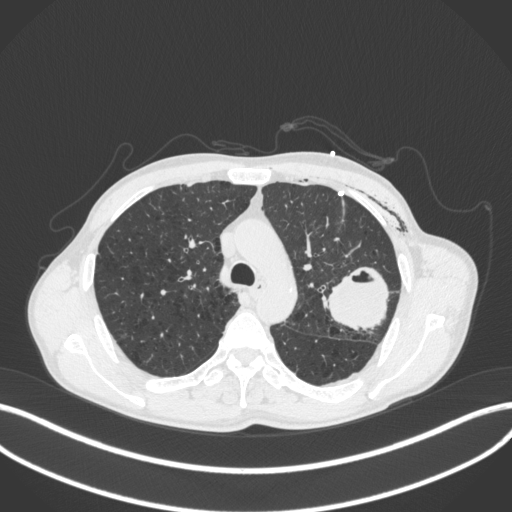
Chest CT, one axial slice; position 283 of 416 along the scan axis; reconstruction kernel B31f; 120 kVp; lung window (W 1500 / L -600 HU); 1 mm slice thickness; 512 × 512 image matrix, field of view 400 × 400 mm. Patient: male, 58 years. Case-level facts recorded for this patient, not image findings: clinical TNM (as recorded): T3 N0 M0.
Annotated regions visible in this slice (rectangle marked by the reading radiologist):
- lung tumour (recorded histology: adenocarcinoma): bounding box <326,263,392,332> (left, top, right, bottom; pixels)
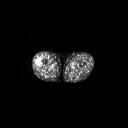
FDG PET of an extremity soft-tissue mass (from a PET/CT study), one axial slice. Slice 224 of 267 in the series (ordered by position). 3.27 mm slice thickness. 128 × 128 image matrix, field of view 700 × 700 mm. Patient: male, 43 years. Case-level facts recorded for this patient, not image findings: histological type: poorly differentiated synovial sarcoma; grade: high; site of the primary tumour: right buttock.
Annotated regions visible in this slice (expert contour drawn on MRI and transferred to this co-registered scan by the dataset authors):
- gross tumour volume including surrounding oedema: bounding box <35,59,43,68> (left, top, right, bottom; pixels)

> [Activity]: Copy out each line of the listing where the string "left" appears.

> [Written reply]:
- lung tumour (recorded histology: adenocarcinoma): bounding box <326,263,392,332> (left, top, right, bottom; pixels)
- gross tumour volume including surrounding oedema: bounding box <35,59,43,68> (left, top, right, bottom; pixels)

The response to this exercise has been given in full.